HSSD’s best bet is to come clean

Monday 2nd March 2009, 2:34PM GMT.

HEALTH and Social Services Department members issued a further statement at the weekend in an attempt – critics might suggest this is being generous – to provide greater clarity on the on-going row about providing an adequate wheelchair service for the Bailiwick.

Unfortunately, the release, combined with further comments from former member Deputy Mike Hadley, merely highlighted how far this is straying into a damage-limitation exercise for the department rather than a mature examination of whether wheelchair users are getting a good deal.

An original report by HSSD’s own staff attempted to lay the basis for that debate. It is its subsequent abridged version and what led to that editing that has caused all the difficulties the department now faces, including a petition to demand a debate in the States.

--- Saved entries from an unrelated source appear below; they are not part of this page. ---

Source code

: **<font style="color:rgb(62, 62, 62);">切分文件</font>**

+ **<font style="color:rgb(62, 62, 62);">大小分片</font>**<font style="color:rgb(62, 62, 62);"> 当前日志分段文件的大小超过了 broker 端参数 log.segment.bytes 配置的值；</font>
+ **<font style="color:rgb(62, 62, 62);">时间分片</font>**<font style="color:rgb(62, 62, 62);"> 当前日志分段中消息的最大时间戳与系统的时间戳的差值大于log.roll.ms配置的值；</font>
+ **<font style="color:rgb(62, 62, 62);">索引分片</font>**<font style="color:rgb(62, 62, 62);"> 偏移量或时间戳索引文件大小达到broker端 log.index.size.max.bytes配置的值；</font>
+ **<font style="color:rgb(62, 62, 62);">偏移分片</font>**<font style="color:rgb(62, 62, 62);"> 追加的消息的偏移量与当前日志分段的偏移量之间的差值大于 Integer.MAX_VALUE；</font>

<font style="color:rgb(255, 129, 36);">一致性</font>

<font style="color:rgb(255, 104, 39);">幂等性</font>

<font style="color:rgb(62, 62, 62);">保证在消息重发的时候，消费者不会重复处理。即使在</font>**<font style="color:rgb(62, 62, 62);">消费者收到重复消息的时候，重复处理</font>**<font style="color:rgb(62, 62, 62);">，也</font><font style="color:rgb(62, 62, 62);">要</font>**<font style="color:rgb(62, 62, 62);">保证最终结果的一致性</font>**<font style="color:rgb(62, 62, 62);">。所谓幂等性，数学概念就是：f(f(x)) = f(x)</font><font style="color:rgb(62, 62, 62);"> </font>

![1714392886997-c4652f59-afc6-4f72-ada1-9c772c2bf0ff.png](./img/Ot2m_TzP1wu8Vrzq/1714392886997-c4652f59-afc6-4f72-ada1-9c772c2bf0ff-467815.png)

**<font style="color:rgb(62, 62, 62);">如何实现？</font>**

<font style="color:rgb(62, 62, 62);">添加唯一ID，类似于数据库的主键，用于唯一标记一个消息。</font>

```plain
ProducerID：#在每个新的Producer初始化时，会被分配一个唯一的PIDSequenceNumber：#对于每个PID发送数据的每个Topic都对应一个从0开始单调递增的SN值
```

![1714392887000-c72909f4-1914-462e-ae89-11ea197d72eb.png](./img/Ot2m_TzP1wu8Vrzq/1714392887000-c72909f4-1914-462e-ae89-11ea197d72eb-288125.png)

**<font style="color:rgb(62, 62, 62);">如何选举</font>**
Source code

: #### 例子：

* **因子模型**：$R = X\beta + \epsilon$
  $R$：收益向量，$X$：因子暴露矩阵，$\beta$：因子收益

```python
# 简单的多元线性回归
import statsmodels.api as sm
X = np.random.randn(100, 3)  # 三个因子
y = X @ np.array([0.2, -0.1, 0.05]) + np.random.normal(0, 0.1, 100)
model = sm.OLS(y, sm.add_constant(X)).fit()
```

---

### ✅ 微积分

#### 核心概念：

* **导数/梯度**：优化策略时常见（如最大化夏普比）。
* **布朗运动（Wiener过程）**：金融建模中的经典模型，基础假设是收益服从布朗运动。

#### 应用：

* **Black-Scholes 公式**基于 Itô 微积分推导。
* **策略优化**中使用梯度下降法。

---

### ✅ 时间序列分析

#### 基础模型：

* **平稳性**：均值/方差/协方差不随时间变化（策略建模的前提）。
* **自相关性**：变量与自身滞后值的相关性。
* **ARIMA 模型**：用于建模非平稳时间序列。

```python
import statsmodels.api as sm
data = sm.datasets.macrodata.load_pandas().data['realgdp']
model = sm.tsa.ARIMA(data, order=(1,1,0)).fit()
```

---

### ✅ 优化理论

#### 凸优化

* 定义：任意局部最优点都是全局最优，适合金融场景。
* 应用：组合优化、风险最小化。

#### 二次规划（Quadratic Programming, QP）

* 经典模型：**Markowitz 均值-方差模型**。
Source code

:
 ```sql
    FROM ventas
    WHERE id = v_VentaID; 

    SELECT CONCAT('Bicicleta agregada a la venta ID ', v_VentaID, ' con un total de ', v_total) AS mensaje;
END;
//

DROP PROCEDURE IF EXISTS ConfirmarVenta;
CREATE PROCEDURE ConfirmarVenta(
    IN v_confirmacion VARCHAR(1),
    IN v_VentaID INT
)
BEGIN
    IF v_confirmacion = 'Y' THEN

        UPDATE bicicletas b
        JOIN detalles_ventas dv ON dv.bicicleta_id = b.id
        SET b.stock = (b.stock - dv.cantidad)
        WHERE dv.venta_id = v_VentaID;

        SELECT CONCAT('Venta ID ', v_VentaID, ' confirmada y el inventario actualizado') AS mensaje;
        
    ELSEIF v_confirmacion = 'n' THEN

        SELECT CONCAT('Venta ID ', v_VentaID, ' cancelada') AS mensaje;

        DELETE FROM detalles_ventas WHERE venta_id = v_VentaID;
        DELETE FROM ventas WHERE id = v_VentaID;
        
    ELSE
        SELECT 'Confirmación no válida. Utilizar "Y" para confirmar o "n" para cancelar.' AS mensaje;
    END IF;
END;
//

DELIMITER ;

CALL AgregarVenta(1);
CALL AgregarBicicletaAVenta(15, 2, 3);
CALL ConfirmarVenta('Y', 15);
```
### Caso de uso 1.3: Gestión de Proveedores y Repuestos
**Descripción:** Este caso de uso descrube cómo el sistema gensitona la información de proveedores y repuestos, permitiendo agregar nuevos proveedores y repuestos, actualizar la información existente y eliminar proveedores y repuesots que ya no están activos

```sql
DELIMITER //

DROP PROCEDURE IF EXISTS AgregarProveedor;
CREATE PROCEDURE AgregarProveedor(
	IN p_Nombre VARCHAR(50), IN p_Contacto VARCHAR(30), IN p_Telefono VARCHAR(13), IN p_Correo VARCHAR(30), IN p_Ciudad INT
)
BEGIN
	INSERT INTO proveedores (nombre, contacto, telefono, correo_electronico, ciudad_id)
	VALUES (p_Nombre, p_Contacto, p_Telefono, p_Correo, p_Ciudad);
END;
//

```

On Saturday, senior occupational therapist Joy Battle issued a personal statement in which she said that the original report ‘was never intended to be a document used in the public arena to try to discredit HSSD as an organisation’.

It is a quite extraordinary thing to say. Why would members of the Health team try to discredit its own employer? Those who contributed to the document were merely trying to assess how well the wheelchair service was meeting the needs of users, concluded that it wasn’t doing very well and proposed improvements.

What the ‘discredit’ statement seems to reflect is the department’s horror of anything bad emerging about it.

As Deputy Hadley put it, ‘The ethos of management throughout the HSSD is to cover up problems rather than resolve them.’

A footnote to Mrs Battle’s statement says that she was not pressured or interfered with in making it. That, too, is rather extraordinary and hints at something worrying if the department has to deny something that, had it done it, would be unacceptable behaviour.

If Health is concerned about regaining public confidence, it has a simple remedy. That is to acknowledge any deficiencies in the service as identified by the original report and say how it will put them right – or why it cannot, or will not.

Islanders would appreciate the HSSD being straight with them.